Day 3: 2学期にゆるっとスタートした多読。英語は中2ですっかりわからなくなったという生徒もこれは気に入ってどんどん進めていました。最初は音声を聴きながらワークシートで読んでいたので、一度進捗状況を書き出して仕切り直しです。多読本がある教室からいったん45冊ほど運び出し、スタンバイOK!多読は3日ある授業のうち15-20分を使って行うこととし、あとは楽しく読めるようにアドバイスします。この辺も教員同士、慣れない部分は相談しながら。

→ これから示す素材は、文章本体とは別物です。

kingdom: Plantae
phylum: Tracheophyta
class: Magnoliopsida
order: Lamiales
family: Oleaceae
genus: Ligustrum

前日のNumbersのデータからキーノートでインフォグラフィックスの製作もできるかな…?とまあゆるゆると。全体で使う教員用キーノートと生徒のプリントは私が作ることが決まって、ひとまず終了です。

さいごに

なんとなく、雰囲気はつかんでいただけたでしょうか?授業をデザインするときには、生徒の学びの経験を紡ぐことを意識して。そのためにはBeforeとAfterのブレストが必須です。その単元で何を教えるかというのは最後で十分。テスト自体も知識問題は全体の5割程度に抑えていて、エッセーも含め、何ができるようになったかを問う問題が多いです。また、毎回のふりかえりや学びの過程をとても大切にしていて、結果がどうかというところはあまり追求しません。

授業デザインのミーティングが終わり感じたこと。それは「お腹いっぱい」でした。学ぶことが多くて心が満たされます。授業はもちろん生徒中心ですが、毎回こうして授業を行なっていくと自分の学びを実感できるのが本当に楽しい。新たな挑戦をすることで授業の腕も上がります。2019年は目立った実践はないのですが、こうしてチームで授業デザインしてきたことが私にとって一番大きな成長です。明日から3学期、新たな挑戦が始まります。みなさんのこともぜひお聞かせくださいね!